The London Metal Exchange (LME) board examined non-binding bids for the world's biggest marketplace for industrial metals on Thursday, but a partial climbdown on plans to charge a controversial new trading fee could threaten the sale.
Some potential buyers have been watching how the LME deals with the dispute over the fee, as revisions are expected to dent projected extra revenue included in the valuation given to bidders.
The 135-year-old institution, where metals including copper, aluminium, nickel and zinc are traded by open outcry as well as electronically, said it would delay introduction of the new fee from the previously announced March 1 until July 2. It will also scrap it for certain heavily traded spreads.
Analysts and industry sources had valued the exchange at 500 million to 1.5 billion pounds ($783 million-2.4 billion) based on expectations of higher earnings boosted by the fee, new products and its plans to build its own clearing business.
A rare public spat between users of the exchange and the LME over the fee it announced in December forced it to go back to the board and review objections, while the board was also looking at bids from around half of the roughly 15 companies that had expressed interest.
Bidders include CME Group
Successful introduction of the fee had been expected to increase revenue and make the exchange a more attractive buy.
UBS analyst Alex Kramm said the LME's concessions over introduction of the fee highlighted the difficulties of selling the exchange.
It reiterates the hurdle to get a deal done because the members or current owners might have different motivation, and they might not all be aligned in terms of wanting to sell or not, Kramm said.
Lower fee rates or lower revenue potentially makes the deal not as attractive, but they could implement fee changes after a deal anyway, he added.
A major concession by the exchange was to drop plans to apply the fee to certain spread trades.
A key feature of these trades, which allows customers to roll their position forward by up to 14 days, is that brokers normally absorb the client component fee, which can be as low as one penny.
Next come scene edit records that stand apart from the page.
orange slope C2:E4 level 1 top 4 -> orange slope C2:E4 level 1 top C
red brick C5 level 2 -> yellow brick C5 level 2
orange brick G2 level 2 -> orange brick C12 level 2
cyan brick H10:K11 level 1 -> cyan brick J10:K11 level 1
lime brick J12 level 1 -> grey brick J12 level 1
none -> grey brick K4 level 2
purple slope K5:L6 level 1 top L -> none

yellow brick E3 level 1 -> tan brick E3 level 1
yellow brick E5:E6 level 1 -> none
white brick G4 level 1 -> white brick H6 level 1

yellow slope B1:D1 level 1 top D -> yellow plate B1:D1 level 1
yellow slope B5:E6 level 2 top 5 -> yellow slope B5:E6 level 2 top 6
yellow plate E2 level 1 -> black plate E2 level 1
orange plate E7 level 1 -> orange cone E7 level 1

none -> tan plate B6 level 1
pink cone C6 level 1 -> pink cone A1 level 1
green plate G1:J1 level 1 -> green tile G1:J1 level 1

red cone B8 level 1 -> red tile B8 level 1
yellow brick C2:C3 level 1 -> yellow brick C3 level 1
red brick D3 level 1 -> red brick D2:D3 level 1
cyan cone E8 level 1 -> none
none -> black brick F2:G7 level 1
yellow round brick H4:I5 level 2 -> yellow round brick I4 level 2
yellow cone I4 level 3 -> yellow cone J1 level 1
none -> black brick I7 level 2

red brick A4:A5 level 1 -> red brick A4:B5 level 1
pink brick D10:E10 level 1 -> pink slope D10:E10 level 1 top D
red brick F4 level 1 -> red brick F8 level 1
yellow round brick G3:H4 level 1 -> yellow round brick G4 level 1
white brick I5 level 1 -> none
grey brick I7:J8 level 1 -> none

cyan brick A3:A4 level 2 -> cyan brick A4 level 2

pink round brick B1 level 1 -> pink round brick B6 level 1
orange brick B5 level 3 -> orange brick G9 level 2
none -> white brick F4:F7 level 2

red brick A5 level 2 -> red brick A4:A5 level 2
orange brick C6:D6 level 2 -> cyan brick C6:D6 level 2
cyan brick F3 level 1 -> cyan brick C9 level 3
Big clients had threatened not to pay the new fee.
I'm still disappointed. I had hoped they would delay it further for more consultation, a trader said. It's still going to have a massive effect.
Well-placed sources told Reuters that the LME's new trading fee could account for up to two thirds of its total valuation.
A source at a category II member of the exchange, said he expected the value of the exchange to be significantly more than the mooted one billion pounds.
The LME reported revenue of around 50 million pounds for 2010, so any price around 1 billion pounds values the exchanges at some 20 times revenue, Peter Lenardos, an analyst at RBC Capital Markets, said.
Even if the management doubled revenue in the medium term, they (any bidders) are still paying 10 times revenue, so the current valuations look very full, Lenardos said.
Personally I'd not want to be a shareholder in any company paying that for the LME.
QUESTIONING THE SUMS
The LME operates on a constrained-profit model and has so far kept fees low for the trading houses and banks that own the exchange and use the market.
LME Chief Executive Martin Abbott said last month the new fee was aimed at boosting revenues needed to update technology, raise capital to meet expected regulatory requirements and to take on increasing competition.
The business just isn't that profitable. Even if you treble fees, volumes will go down, I can't see why anyone would pay these sums for the exchange, said a trader for a ring-dealing member of the exchange.
I don't think it will get sold. There's too many members opposed, and you only need 25 percent to vote against.